Unterstützende Sozialtherapeutische Wohnform

Die USW wird in zwei Häusern, einmal im Randgebiet von Erfurt (Bischleben), mit den öffentlichen Verkehrsmitteln Bus und Bahn gut zu erreichen, und in der Bergstrasse in Erfurt erbracht.

Die Unterstützende Sozialtherapeutische Wohnform in Bischleben befindet sich in einer zu diesem Zweck umgebauten Fabrikanten-Villa mit großem Grundstück, welches von den Klienten frei gestaltet werden kann (Garten, Volleyballplatz, Grillplatz u.ä.).

In Nachbarschaft des Hauses sind Firmen angesiedelt, welche bereit sind, die Klienten über Praktika auf dem Weg in ein eigenes Arbeits- und Erwerbsleben zu unterstützen.

Das Haus in der Bergstrasse biete über drei Etagen die Möglichkeit in Wohngemeinschaften zu leben.

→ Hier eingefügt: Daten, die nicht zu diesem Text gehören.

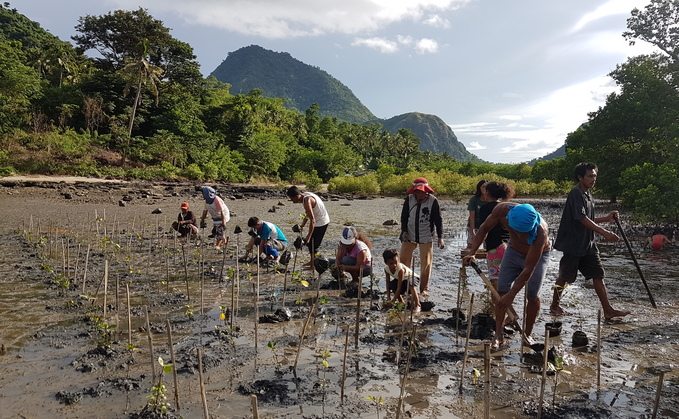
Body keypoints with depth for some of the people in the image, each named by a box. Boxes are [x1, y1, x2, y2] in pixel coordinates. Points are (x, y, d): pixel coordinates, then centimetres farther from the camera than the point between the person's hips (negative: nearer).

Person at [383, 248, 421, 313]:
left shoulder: (401, 269, -35)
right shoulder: (386, 269, -17)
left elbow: (399, 287, -33)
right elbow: (388, 284, -11)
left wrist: (393, 300, -32)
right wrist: (388, 298, -19)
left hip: (413, 278, -7)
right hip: (403, 280, 7)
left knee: (410, 284, -38)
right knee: (392, 284, -14)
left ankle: (417, 306, -30)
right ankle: (402, 302, 9)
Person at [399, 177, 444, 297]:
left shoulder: (433, 201, -8)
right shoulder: (409, 199, -1)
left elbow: (438, 220, -3)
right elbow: (404, 216, 6)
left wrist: (440, 237, -6)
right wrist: (404, 231, -6)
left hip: (426, 237, -2)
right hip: (409, 236, 2)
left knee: (426, 263, 3)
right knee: (403, 260, 3)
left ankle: (424, 288, 17)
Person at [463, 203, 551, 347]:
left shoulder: (540, 233, -41)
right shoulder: (502, 210, -31)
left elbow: (529, 268, -35)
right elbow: (484, 229, -11)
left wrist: (511, 295, -32)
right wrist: (472, 253, -20)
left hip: (538, 255, -3)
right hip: (514, 251, 4)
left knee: (532, 296, -8)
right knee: (501, 291, -3)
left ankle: (527, 335, 14)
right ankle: (499, 336, 4)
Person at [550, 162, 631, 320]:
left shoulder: (588, 195, 14)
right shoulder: (576, 194, -15)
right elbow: (582, 218, -25)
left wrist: (607, 218, 8)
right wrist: (604, 232, -29)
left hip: (588, 244, 8)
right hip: (572, 243, -8)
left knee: (598, 275, 3)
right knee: (565, 277, 4)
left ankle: (608, 310, 5)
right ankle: (554, 306, 20)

Die Lage der Häuser ermöglicht die unkomplizierte Erreichbarkeit von Ämtern, Institutionen, medizinischen Einrichtungen, niedergelassenen Ärzten, Einkaufs- und Freizeitmöglichkeiten als auch das Finden von Ruhe und Entspannung in der Natur (auch am Stausee im Hohenfelden).

Die Häuser bieten KlientenInnen die Möglichkeit des Wohnens in Einzelzimmern. Die Zimmer sind von den Klienten mit eigenen Möbeln einzurichten. Das Team wird dabei unterstützen.

Es handelt sich um Kleingruppenwohnen.
Die Vertragsform beruht auf Miet-/Untermietvertrag.

Die Küchen sind komplett ausgestattet, Therapieräume stehen zur Verfügung.

Die Häuser bieten den Klienten ein suchtmittelfreies Umfeld mit vielen Möglichkeiten zu eigenem Tätigwerden und damit zur eigenen Entwicklung und Stabilisierung der Abstinenz. Unsere vierbeinigen Therapeuten Willi (Hund) und Bluna (Katze) unterstützen die Bewohner gerne dabei.

Zielgruppe

In die Unterstützende Sozialtherapeutische Wohnform I können Frauen und Männer, auch mit Kindern, im Alter von 18 bis 40 (+) Jahren aufgenommen werden, die von

  • Seelischen Störungen
  • Psychosen (nicht akut)
  • Psychogenen Erkrankungen - Neurosen
  • Depressionen
  • Seelischen Verstimmungen
  • Sozialer Isolation
  • Lebenskrisen
  • Angststörungen
  • Zwängen
  • Beeinträchtigungen des Selbstwertgefühls und des Antriebs
  • Suchtproblemen
  • anderen psychischen / psychiatrischen Erkrankungen betroffen sind.

Die Aufnahme kann erfolgen, wenn nach einer psychiatrischen / klinischen Behandlung noch Leistungen zur sozialen Eingliederung und persönlichen Stabilisierung benötigt werden oder wenn dadurch erneute Einweisungen in eine Klinik und erneute Aufenthalte in der Psychiatrie vermieden werden können.

Sie ist auch möglich, wenn der Bedarf besteht, Eltern und Kinder gemeinsam als Familie zu begleiten.

Grundlage der Aufnahme ist der Anspruch auf Maßnahmen der Eingliederungshilfe nach §§ 53,54,67 des SGB XII (Soziale Eingliederung von volljährigen Menschen mit seelischer Behinderung),  sowie nach §§27 ff SGB VIII und deren Bewilligung durch die zuständigen Kostenträger.  Das Leistungsangebot beinhaltet sowohl den Bereich Wohnen wie auch den tagesstrukturierenden Bereich.